Bio-IT World’s Editors’ Choice Award: XAbTracker and SeqAgent

June 23, 2016

By Rory McCann

June 24, 2016 | Each year, the Bio-IT World Conference & Expo welcomes innovators from around the world who come to share their best practices, and glean insight from others. It is an event teeming with challenges, solutions, and countless opportunities to look at discoveries in the bio-tech industry in new ways. The Bio-IT World Best Practices Awards recognize and showcase the teams that are not only recognizing areas in need of improvement, but finding applicable solutions as well. This year, XOMA’s applications XAbTracker and SeqAgent stood out for doing just that. Their team targeted a bottleneck in the antibody discovery process and developed two software programs specifically designed to improve data analysis with both speed and efficiency.

XAbTracker and SeqAgent took home the Bio-IT World Editors’ Choice Award for providing an alternative method to what Mark Evans, Associate Director of Technology Innovation and Bioinformatics, calls an antiquated and inefficient system of analysis. Despite the strides made in antibody discovery via phage display, Evans says DNA sequence analysis and candidate selection can still eat away at valuable time. His answer to this is the XAbTracker and SeqAgent. These sequence analysis tools streamline the antibody discovery process by organizing the data for review and by identifying structural features and producing annotated alignments, while also providing a flexible workflow and efficient data management. XOMA’s team believes its product will save both precious time and resources.

WebLogoSeqAgent is a standalone sequence analysis program. The user uploads data in the form of hundreds of ABI files to a server, where SeqAgent analyzes the files and tests them for their sequence quality. It identifies similar and unique sequences, and also labels, organizes, and analyzes for patterns. The sequences are clustered according to the Levenshtein algorithm, which measures the data’s similarities. The users are able to view these as a visual summary that can be changed at the user’s discretion to optimize their selected analysis, whether it is accessing individual sequences or looking at sequencing patterns as a whole.

XAbTracker is responsible for managing data. It can receive an enormous data input, and then organizes the information by monitoring data for expected patterns, as well as new trends and abnormalities. It has several visualization options to view data and conduct analysis. It then gives the user accurate feedback in real-time, summarizing results for each assay and providing fast and reliable information, nearly eliminating the need for further sample analysis. This process can streamline analysis by sifting through routine data that yield no impressive outcomes and highlighting new discoveries that propel the entire process forward. Together, these programs can reproduce what used to take hours of analysis and yield a greater amount of useful data at a lower cost and higher quality.

In addition to their innovative processes, the programs stand out for having flexible interfaces and being cost-effective.
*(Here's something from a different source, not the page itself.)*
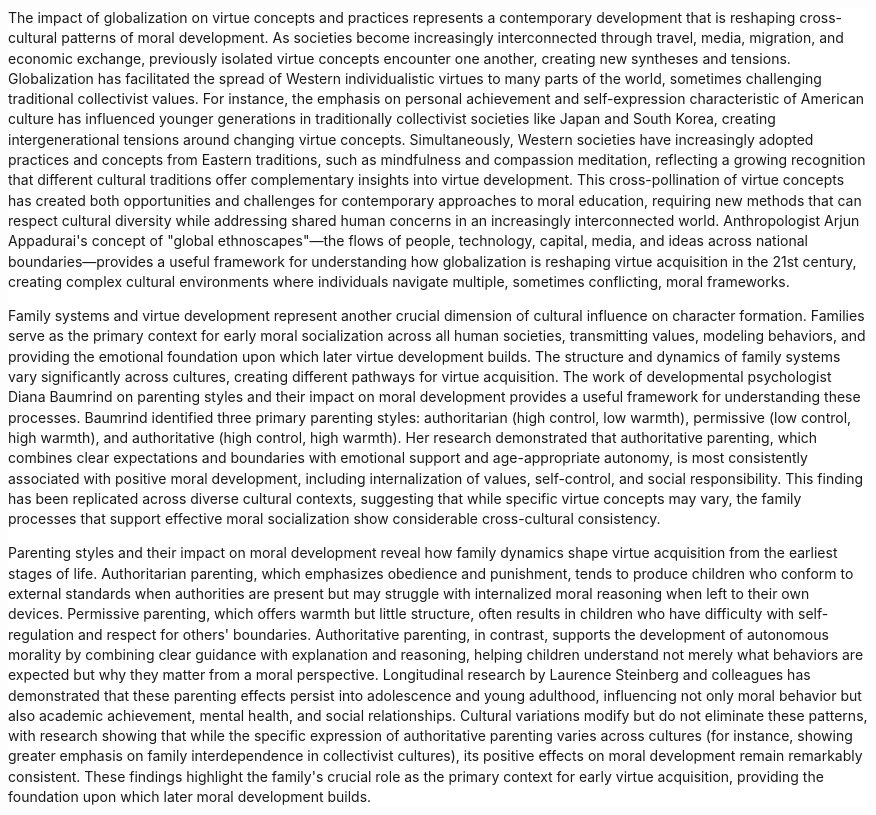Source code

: The impact of globalization on virtue concepts and practices represents a contemporary development that is reshaping cross-cultural patterns of moral development. As societies become increasingly interconnected through travel, media, migration, and economic exchange, previously isolated virtue concepts encounter one another, creating new syntheses and tensions. Globalization has facilitated the spread of Western individualistic virtues to many parts of the world, sometimes challenging traditional collectivist values. For instance, the emphasis on personal achievement and self-expression characteristic of American culture has influenced younger generations in traditionally collectivist societies like Japan and South Korea, creating intergenerational tensions around changing virtue concepts. Simultaneously, Western societies have increasingly adopted practices and concepts from Eastern traditions, such as mindfulness and compassion meditation, reflecting a growing recognition that different cultural traditions offer complementary insights into virtue development. This cross-pollination of virtue concepts has created both opportunities and challenges for contemporary approaches to moral education, requiring new methods that can respect cultural diversity while addressing shared human concerns in an increasingly interconnected world. Anthropologist Arjun Appadurai's concept of "global ethnoscapes"—the flows of people, technology, capital, media, and ideas across national boundaries—provides a useful framework for understanding how globalization is reshaping virtue acquisition in the 21st century, creating complex cultural environments where individuals navigate multiple, sometimes conflicting, moral frameworks.

Family systems and virtue development represent another crucial dimension of cultural influence on character formation. Families serve as the primary context for early moral socialization across all human societies, transmitting values, modeling behaviors, and providing the emotional foundation upon which later virtue development builds. The structure and dynamics of family systems vary significantly across cultures, creating different pathways for virtue acquisition. The work of developmental psychologist Diana Baumrind on parenting styles and their impact on moral development provides a useful framework for understanding these processes. Baumrind identified three primary parenting styles: authoritarian (high control, low warmth), permissive (low control, high warmth), and authoritative (high control, high warmth). Her research demonstrated that authoritative parenting, which combines clear expectations and boundaries with emotional support and age-appropriate autonomy, is most consistently associated with positive moral development, including internalization of values, self-control, and social responsibility. This finding has been replicated across diverse cultural contexts, suggesting that while specific virtue concepts may vary, the family processes that support effective moral socialization show considerable cross-cultural consistency.

Parenting styles and their impact on moral development reveal how family dynamics shape virtue acquisition from the earliest stages of life. Authoritarian parenting, which emphasizes obedience and punishment, tends to produce children who conform to external standards when authorities are present but may struggle with internalized moral reasoning when left to their own devices. Permissive parenting, which offers warmth but little structure, often results in children who have difficulty with self-regulation and respect for others' boundaries. Authoritative parenting, in contrast, supports the development of autonomous morality by combining clear guidance with explanation and reasoning, helping children understand not merely what behaviors are expected but why they matter from a moral perspective. Longitudinal research by Laurence Steinberg and colleagues has demonstrated that these parenting effects persist into adolescence and young adulthood, influencing not only moral behavior but also academic achievement, mental health, and social relationships. Cultural variations modify but do not eliminate these patterns, with research showing that while the specific expression of authoritative parenting varies across cultures (for instance, showing greater emphasis on family interdependence in collectivist cultures), its positive effects on moral development remain remarkably consistent. These findings highlight the family's crucial role as the primary context for early virtue acquisition, providing the foundation upon which later moral development builds.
The in-house developers designed them to be web-based and open-source, making both XAbTracker and SeqAgent user-friendly and accessible on various devices including PC, tablet, and smart phone. XOMA believes the applications also cut costs and increase the number of samples for analysis and the yield of useful sequences.

XAbTracker and SeqAgent won the Editors’ Choice Awards for their improvement for workflow and data analysis, but according to Evans, XOMA isn’t not done yet.

Since submitting to Bio-IT’s Best Practices competition, his team has added a new feature to the XAbTracker application that enables users to look at the cumulative results in a new way. “We had that before,” Evans said of the review. “But it was a very ugly view.” It worked, but it was not efficient. The redesigned feature allows researchers to view their samples in a new Venn diagram system, but according to Evans, it’s more than just two overlapping circles. The Venn diagram consists of multiple circles; each overlap is interactive and can contain several samples. It is a responsive filter that takes the data, a list of samples, and converts what would normally be listed as hundreds of values in a table, to data values in a visually dynamic view that is both efficient and responsive. The redesigned feature will improve the process with cumulative results that are straightforward and easily accessible.

Evans says, “It’s very nice and it’s a huge improvement and aesthetically it’s much preferred, and we just rolled that out a few weeks ago, and it’s been very well received.”

Evans says they are now moving towards mining information from the sequencing data they’ve been collecting. The goal is to apply more bioinformatics to build predictive models from the sequences they already have. However, Evans says, “The data structure we have is not optimum for data mining.” XOMA is addressing this issue and hopes to improve protein engineering software by creating a new class of software to support both protein engineering and antibody bioinformatics processes. Evans and the team at XOMA are hopeful these new advancements will hit the bio-tech community strong and soon, but for next year’s Best Practices Awards? We’ll have to wait and see.